I want to wind up this series of posts with a few thoughts on why we need to recover the nation at all. If it’s such an important piece of the architecture of the world why doesn’t it get more attention?

There’s an interesting clue in the story of Karl Lamprecht. Lamprecht (died 1915) was a German social historian, nationalist and advocate of Auswärtige Kulturpolitik. In advocating for world power without war (weltmacht ohne krieg) Lamprecht believed that through strategic application of German science, culture and economic resources Germany could achieve its rightful position in the world (Chickering 1993). In 1903 Lamprecht was writing about the ‘tentacle state’ that national influence could no longer be thought of in terms of the narrowly defined territorial nation state but one also had to include overseas political organization, the diaspora, investment and ‘atmospheres of exports and ideas’. In writing a history of foreign public engagement it’s pretty clear that 20th century states have been ‘tentacle states’ (given that the octopus is a staple of propaganda posters maybe network state is better) yet there’s been a gap between the theory and the practice (Conrad 2010: 398-9).

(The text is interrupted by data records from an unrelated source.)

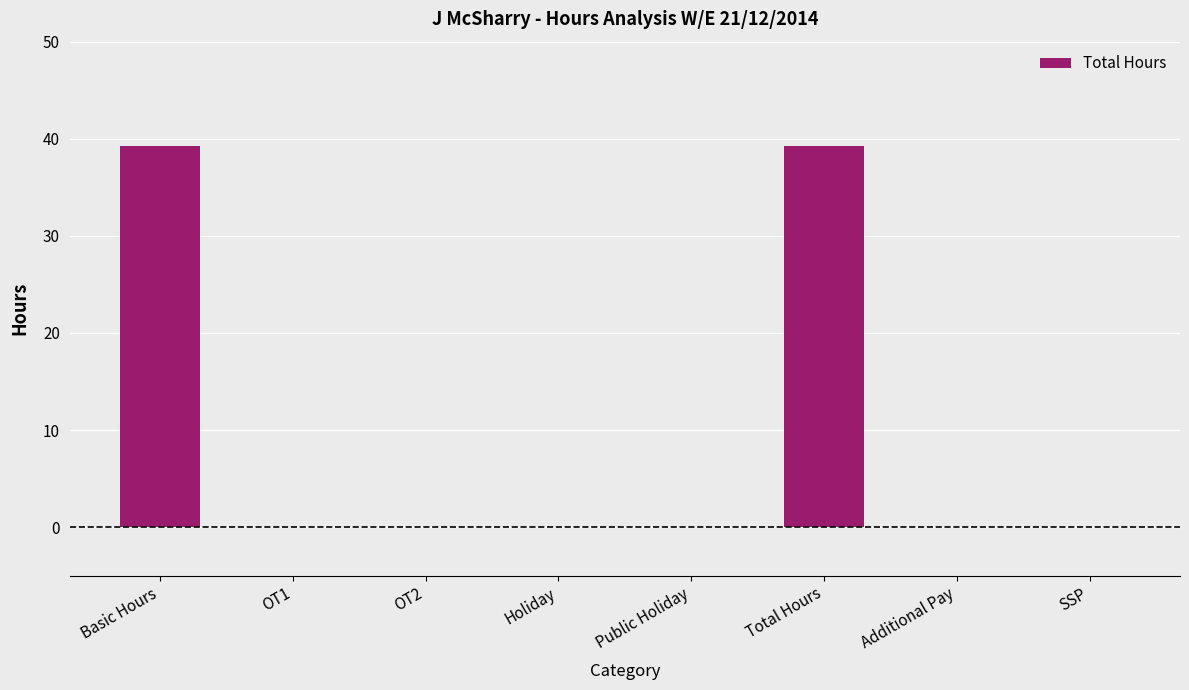

What is the ratio of the value at Basic Hours to the value at Total Hours?

1.0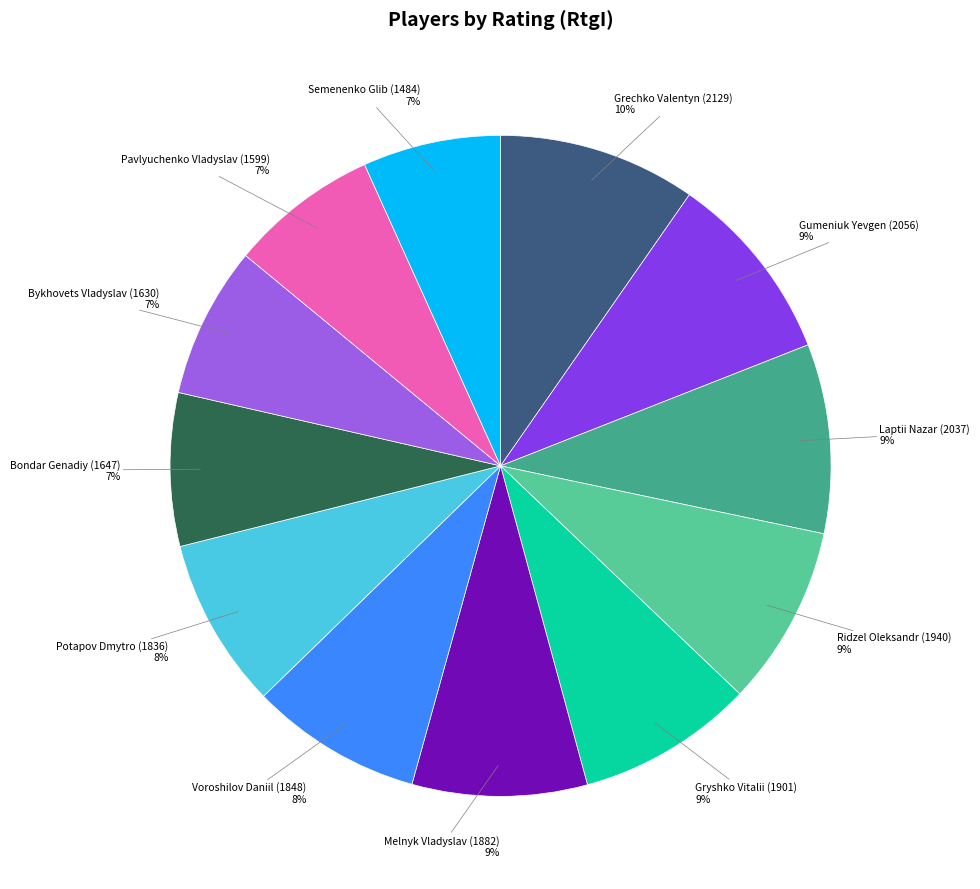

To the nearest percent, what is the average slice percentage?

8%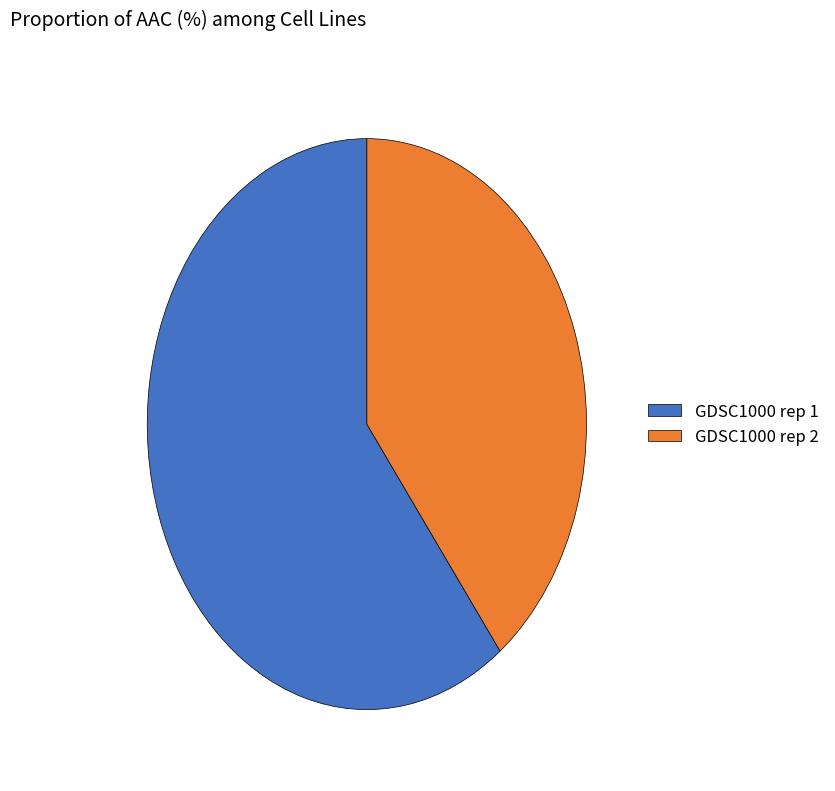

Do GDSC1000 rep 2 and GDSC1000 rep 1 together represent more than half of the pie?

Yes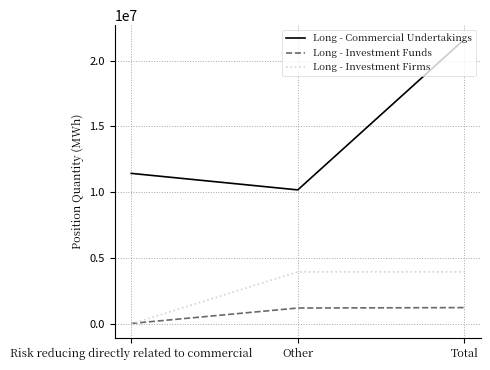

Where is Long - Commercial Undertakings nearest to the value 15893735?

Risk reducing directly related to commercial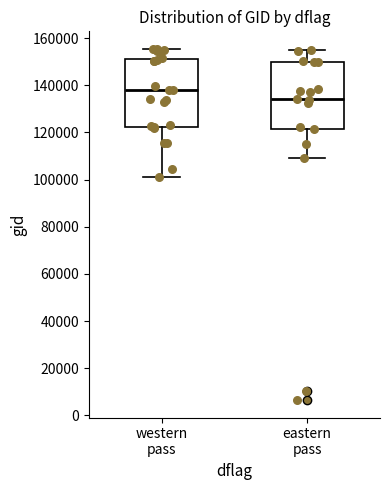

Reading left to right, transcribe this box plot: for each box, give where its median line is, the range the box spans, and where its two whiskers end, as read against the y-axis. The values are not printed on the chart, so give them approximately, as read against the axis.

western pass: median 138000, box 122000 to 150000, whiskers 100000 to 156000
eastern pass: median 134000, box 122000 to 150000, whiskers 110000 to 154000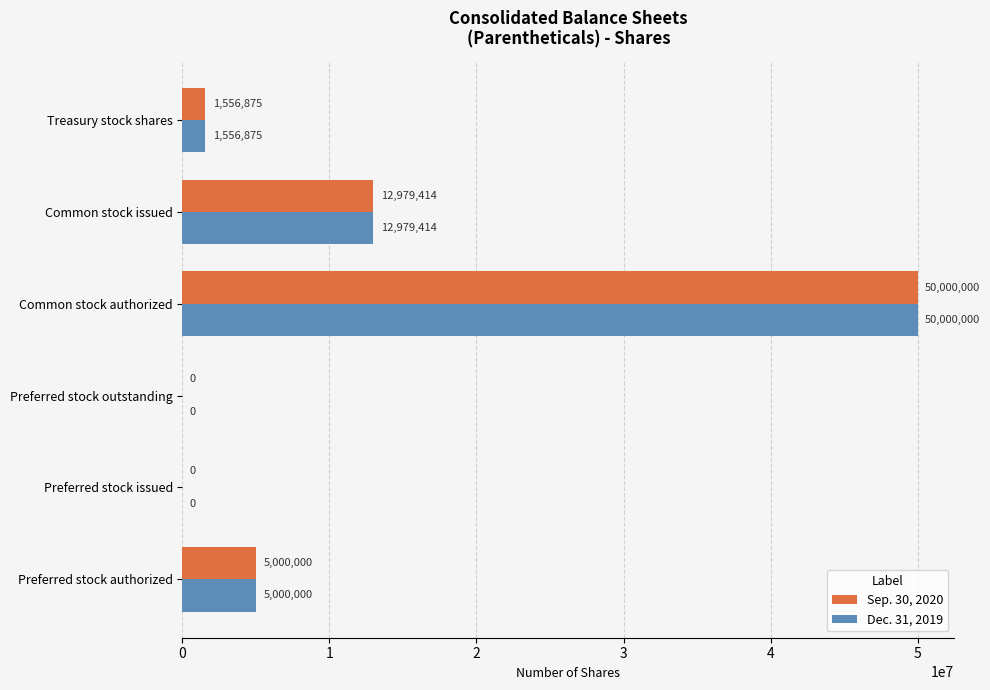

At which category is the sum across all series the highest?

Common stock authorized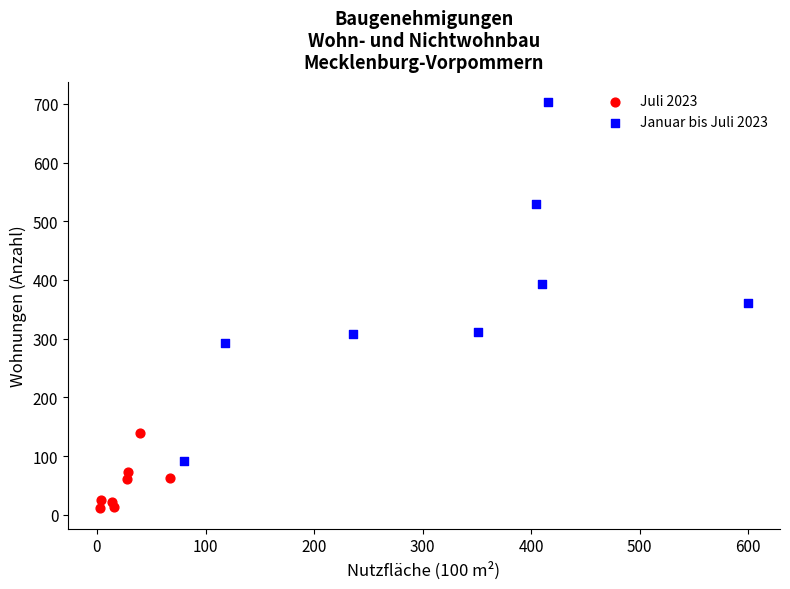

Which series contains the lowest Y value?

Juli 2023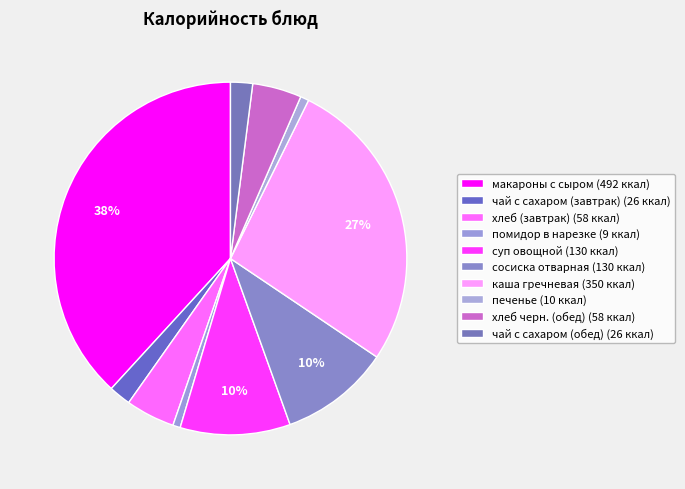

To the nearest percent, what is the average slice percentage?

10%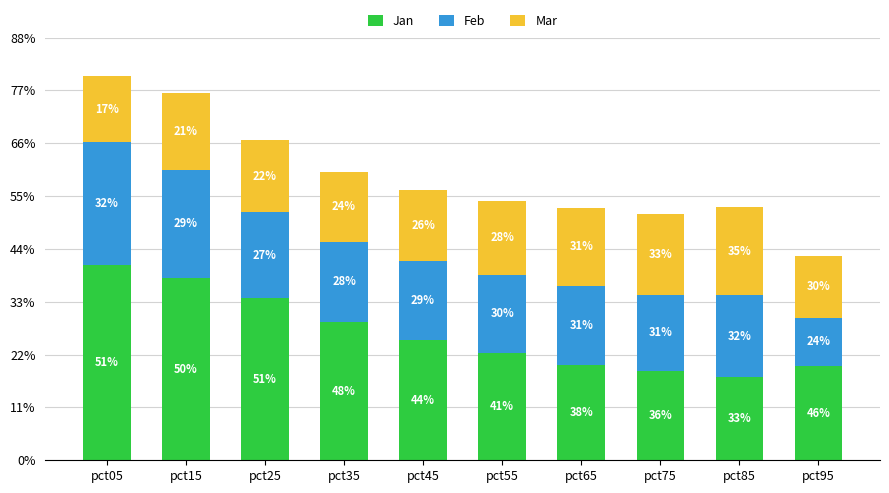

What are all the series names shown in the legend?

Jan, Feb, Mar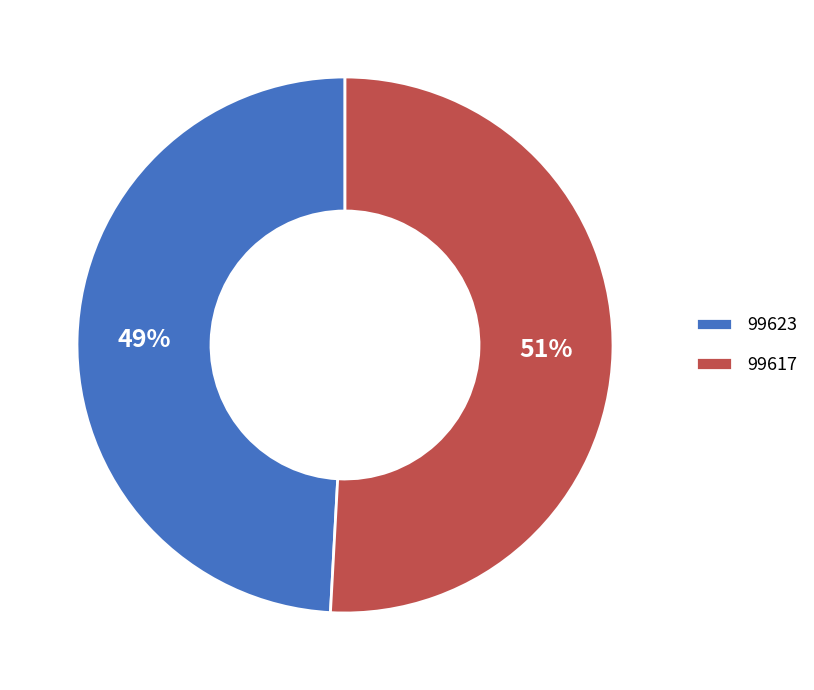

Does 99617 account for over 50% of the chart?

Yes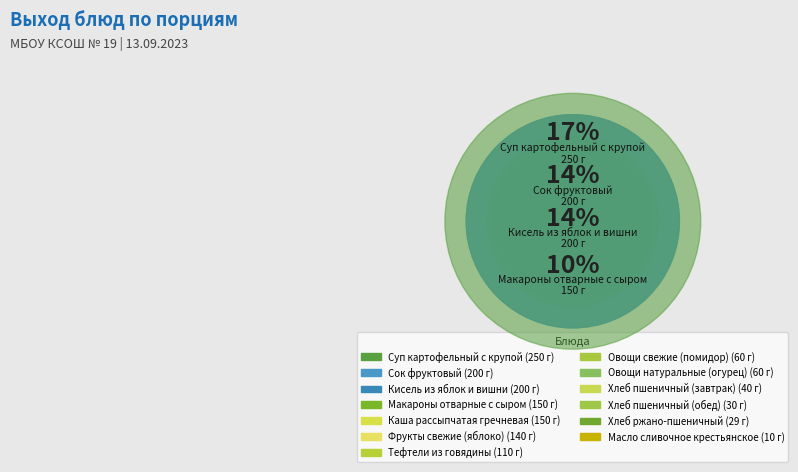

What is the largest slice in the pie chart?

Суп картофельный с крупой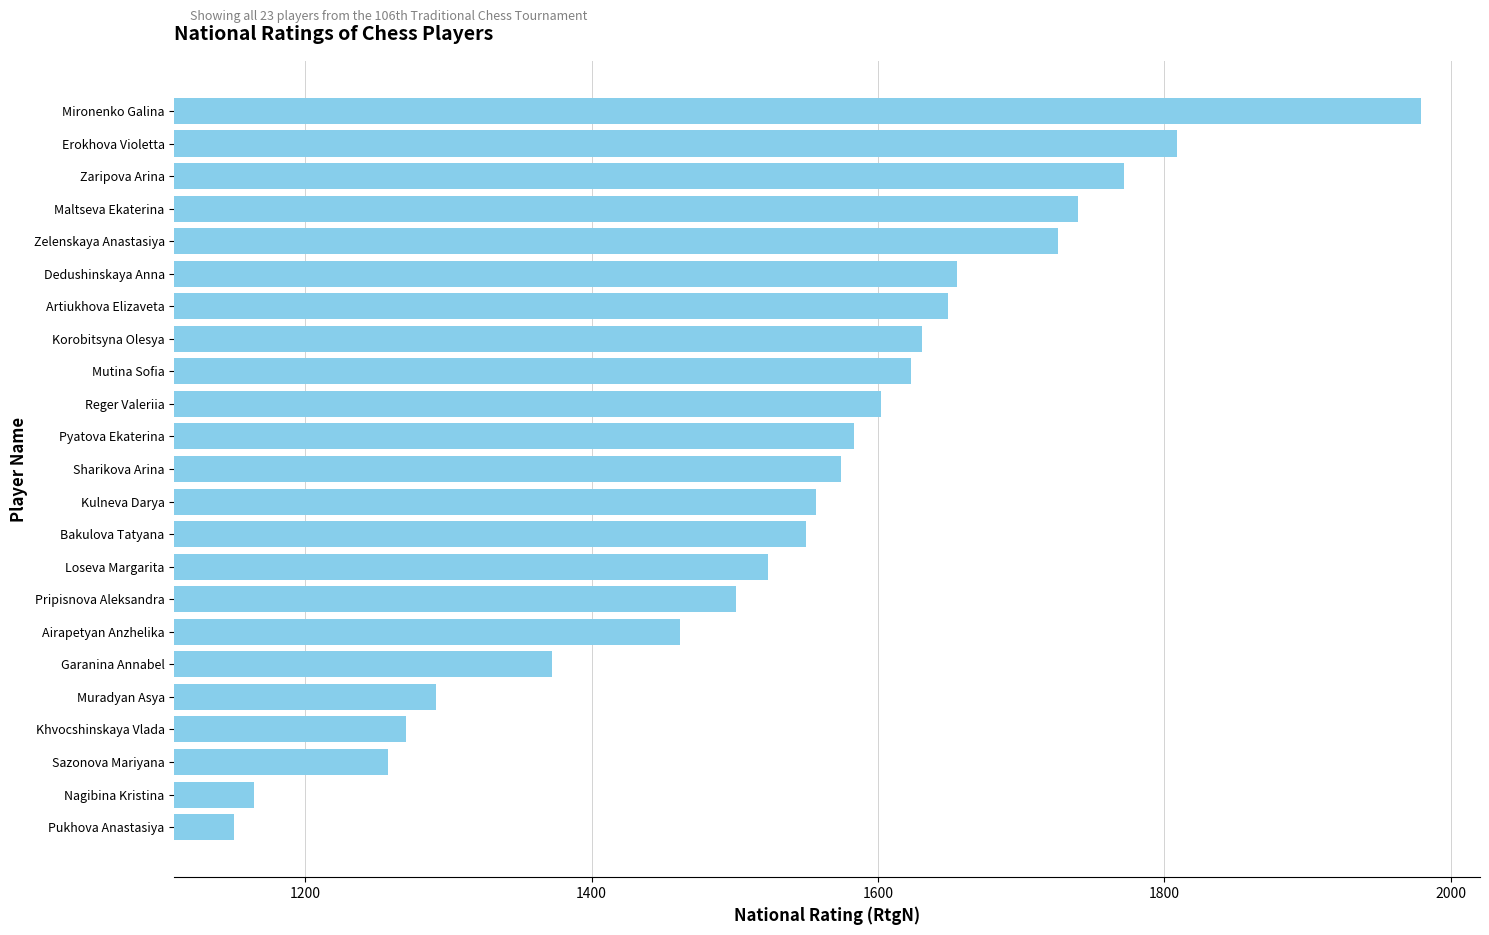

What is the maximum value shown in the chart?

1979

During the 19th century German history had been political history. At the end of the 1880s Lamprecht had started publishing a 12 volume history of Germany that shifted the focus towards ordinary people. This triggered a bitter struggle called the Lamprechtstreit. This was partly about method but it also reflected the tensions within Wilhelmine Germany. Most historians were supporters of the state and they feared that identifying the nation with the social as Lamprecht did under the influence of Herder would undermine the association of state and nation and open the way to socialism. Lamprecht was defeated and social history was to remain a minor part of German history until after 1945 – he was better received in France and can be seen as a forerunner of historians such as Bloch and Braudel (Breisach 2007).

The German effort to maintain the position of state/politics over society/the social echoed through the Weimar period as can be seen in Carl Schmitt’s efforts to define the political as a separate sphere. And from Schmitt we get to Hans Morgenthau and American realism. Realism is a pure theory of the state and states-system that lacks social roots. A central debate in American IR is then that between an apparently fragile political state and a cosmopolitan liberalism represented by transnational actors, non-state organizations, civil society, globalization, the internet etc, etc. The marxists have repeatedly pointed out that the realist state lacks social foundations but all they can offer is cosmopolitan class struggle.

This French Herderian theory is then quite different from realism because it’s based on the idea of national difference from below, the state as an expression of culture nation. It’s also different from the liberal or marxist critiques because nationality resides in the civil society.

The situation in sociology and social theory more broadly is a bit different. Up to around 1970 sociology followed, what was retrospectively labelled, ‘methodological nationalism’ that society defined by the nation state is the basic unit of analysis and that societies were self-contained organisms (Mann 1986, Wallerstein 1991, Robertson 1992). Subsequently the rise of globalization as a central analytical framework has done away with this. The problem is that there seems to have been an element of overkill here: getting rid of the nation-state as rigid analytical framework shouldn’t mean ignoring the way that nationalness is both a key institutional and cognitive and emotive element of the world – instead we tend to get a switch between the global and the local that obscures the national. Questions of nation and nationalism get shunted off into specialist research areas.

Given that one of the basic failings of Anglo-Saxon public diplomacy has been the tendency to underestimate the importance that foreign publics attach to nationalness this is of more than theoretical interest.

References

Breisach E (2007) Historiography : ancient, medieval, and modern. Third Edition. Chicago: Univ. of Chicago Press.

Chickering R (1993) Karl Lamprecht: A German Academic Life (1856-1915). Atlantic Highlands NJ: Humanities

Conrad S (2010) Globalisation and the nation in Imperial Germany. Cambridge: Cambridge Univ. Press, pp. 398-9

Mann M (1986) The Sources of Social Power. Cambridge: Cambridge University Press.

Robertson R (1992) Globalization: Social Theory and Global Culture. London: Sage.

Wallerstein I (1991) Unthinking Social Science: The Limits of Nineteenth-Century Paradigms. Cambridge: Polity.